▽

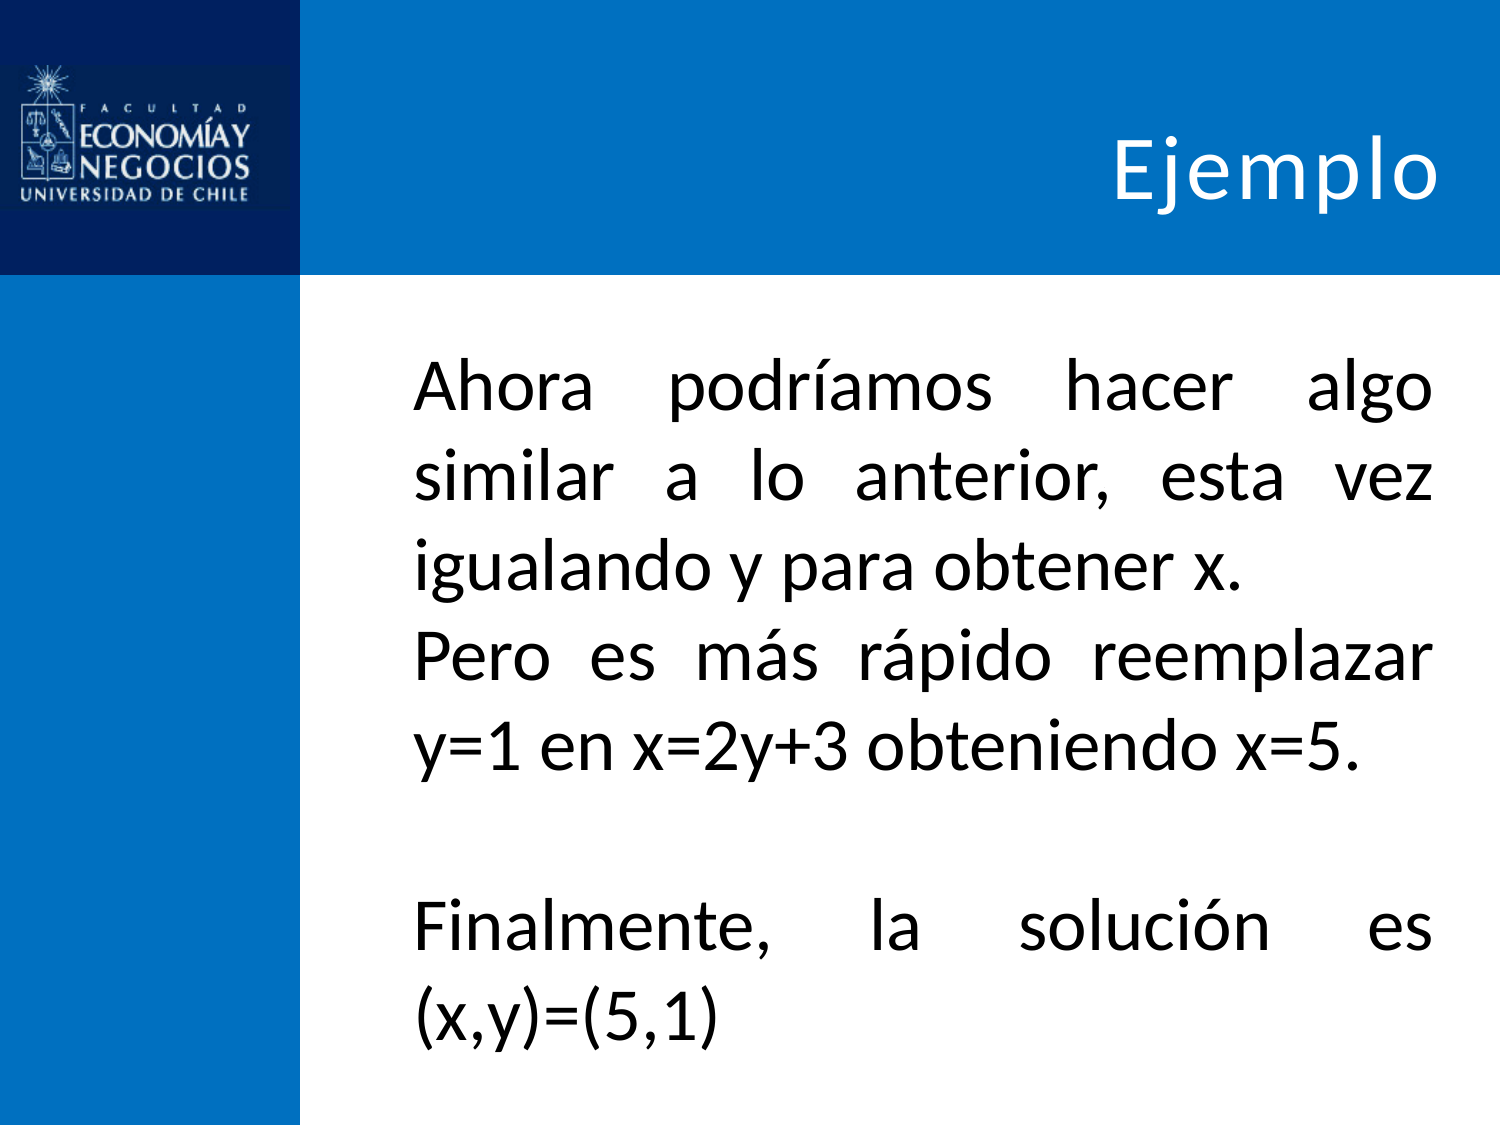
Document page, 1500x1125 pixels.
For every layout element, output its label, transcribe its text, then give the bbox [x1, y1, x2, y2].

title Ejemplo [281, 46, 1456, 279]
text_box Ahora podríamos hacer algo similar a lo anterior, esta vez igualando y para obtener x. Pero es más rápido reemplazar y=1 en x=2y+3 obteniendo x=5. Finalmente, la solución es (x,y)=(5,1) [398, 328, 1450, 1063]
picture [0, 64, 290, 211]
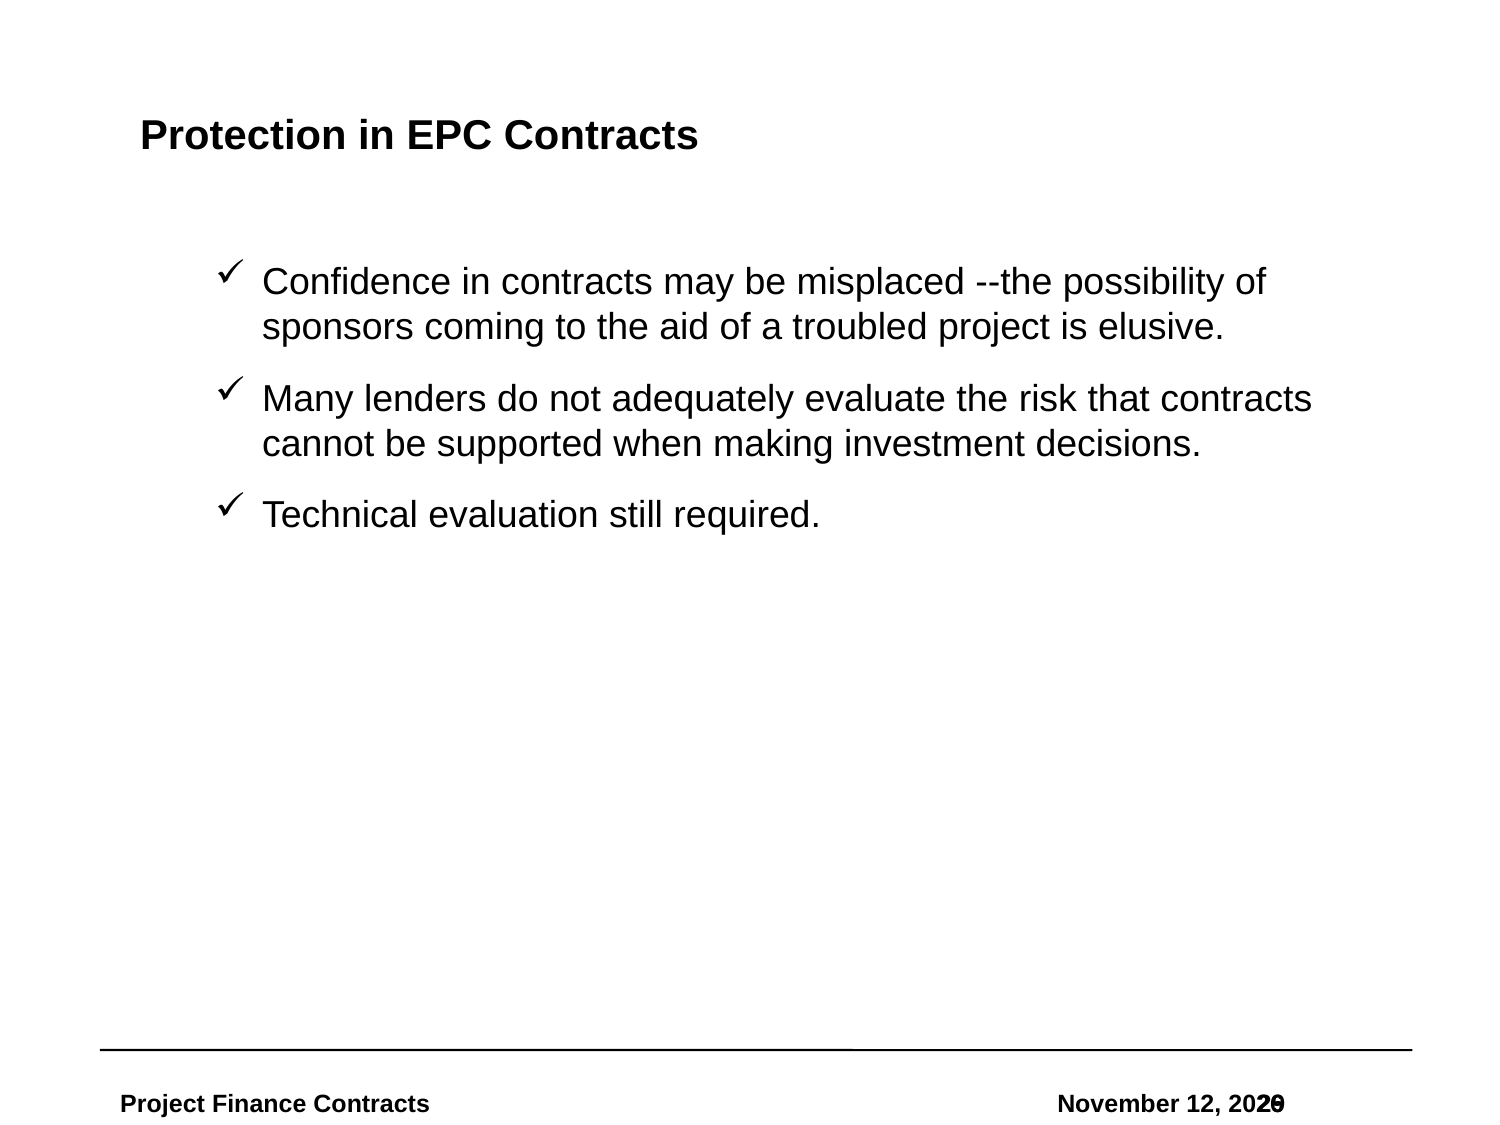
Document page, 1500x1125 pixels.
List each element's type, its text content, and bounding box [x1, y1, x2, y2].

△

### Action item
Produce the data again character for character, with the images left out.

### Response
Document page, 1500x1125 pixels.
For every layout element, output its label, transcribe its text, then give the bbox [x1, y1, x2, y2].

title Ejemplo [281, 46, 1456, 279]
text_box Ahora podríamos hacer algo similar a lo anterior, esta vez igualando y para obtener x. Pero es más rápido reemplazar y=1 en x=2y+3 obteniendo x=5. Finalmente, la solución es (x,y)=(5,1) [398, 328, 1450, 1063]
picture [0, 64, 290, 211]
Document page, 1500x1125 pixels.
List each element's type, its text content, and bounding box [x1, y1, x2, y2].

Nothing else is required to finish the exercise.